Kombinasi antara infrastruktur fiber optik, layanan IP Transit, konstruksi jaringan, dan ISP retail menciptakan ekosistem bisnis terintegrasi yang komprehensif. Model bisnis vertikal ini memberikan INET keunggulan kompetitif dalam industri telekomunikasi yang fragmentatif.

Dampak Pembatalan terhadap Strategi INET

Meski pembatalan kerja sama dengan WIFI tampak seperti kemunduran, kondisi finansial INET yang solid menunjukkan perusahaan mampu menyerap dampaknya. Pengembalian uang jaminan total Rp 109,51 miliar tidak menggerus posisi kas perusahaan yang mencapai Rp 404,44 miliar.

Terlebih lagi, kerja sama baru dengan JIA yang bernilai lebih besar (Rp 269,23 miliar) menunjukkan INET berhasil menemukan alternatif mitra strategis. Perusahaan tidak bergantung pada satu proyek atau satu mitra, melainkan memiliki fleksibilitas untuk menyesuaikan portofolio sesuai kondisi pasar.

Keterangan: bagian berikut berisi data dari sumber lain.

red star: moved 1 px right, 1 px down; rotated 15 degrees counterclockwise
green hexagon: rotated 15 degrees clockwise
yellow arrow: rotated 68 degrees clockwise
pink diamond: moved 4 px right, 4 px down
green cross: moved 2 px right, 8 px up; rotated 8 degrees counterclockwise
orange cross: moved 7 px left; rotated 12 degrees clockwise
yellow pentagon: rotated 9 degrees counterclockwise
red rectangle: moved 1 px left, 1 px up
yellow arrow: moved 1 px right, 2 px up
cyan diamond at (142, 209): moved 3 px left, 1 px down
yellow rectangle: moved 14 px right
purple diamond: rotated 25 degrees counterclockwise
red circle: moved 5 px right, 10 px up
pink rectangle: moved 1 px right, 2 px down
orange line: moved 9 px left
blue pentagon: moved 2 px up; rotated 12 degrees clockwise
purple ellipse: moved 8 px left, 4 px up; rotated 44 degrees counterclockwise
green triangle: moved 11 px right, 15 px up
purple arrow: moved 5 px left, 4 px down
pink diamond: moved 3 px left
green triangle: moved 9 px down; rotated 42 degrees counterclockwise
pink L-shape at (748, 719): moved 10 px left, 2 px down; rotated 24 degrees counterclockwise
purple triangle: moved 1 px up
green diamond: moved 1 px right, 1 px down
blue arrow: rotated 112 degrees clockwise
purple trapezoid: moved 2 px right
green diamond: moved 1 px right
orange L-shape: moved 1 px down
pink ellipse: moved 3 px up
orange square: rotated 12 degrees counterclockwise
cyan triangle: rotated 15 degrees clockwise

Pada akhirnya, pembatalan ini bisa jadi merupakan bagian dari konsolidasi strategi bisnis kedua belah pihak. WIFI mungkin memilih fokus pada segmen bisnis lain, sementara INET mengalokasikan sumber daya untuk proyek dengan return lebih menarik seperti kerja sama dengan JIA dan ekspansi infrastruktur Batam-Singapura.

Kinerja INET di tahun 2025 yang gemilang membuktikan perusahaan berada di jalur pertumbuhan yang tepat. Dengan fondasi finansial yang kuat, portfolio anak usaha yang terintegrasi, dan investasi infrastruktur jangka panjang, prospek bisnis INET di tahun 2026 tetap menjanjikan meski harus melepas kerja sama dengan emiten milik konglomerat Hashim Djojohadikusumo.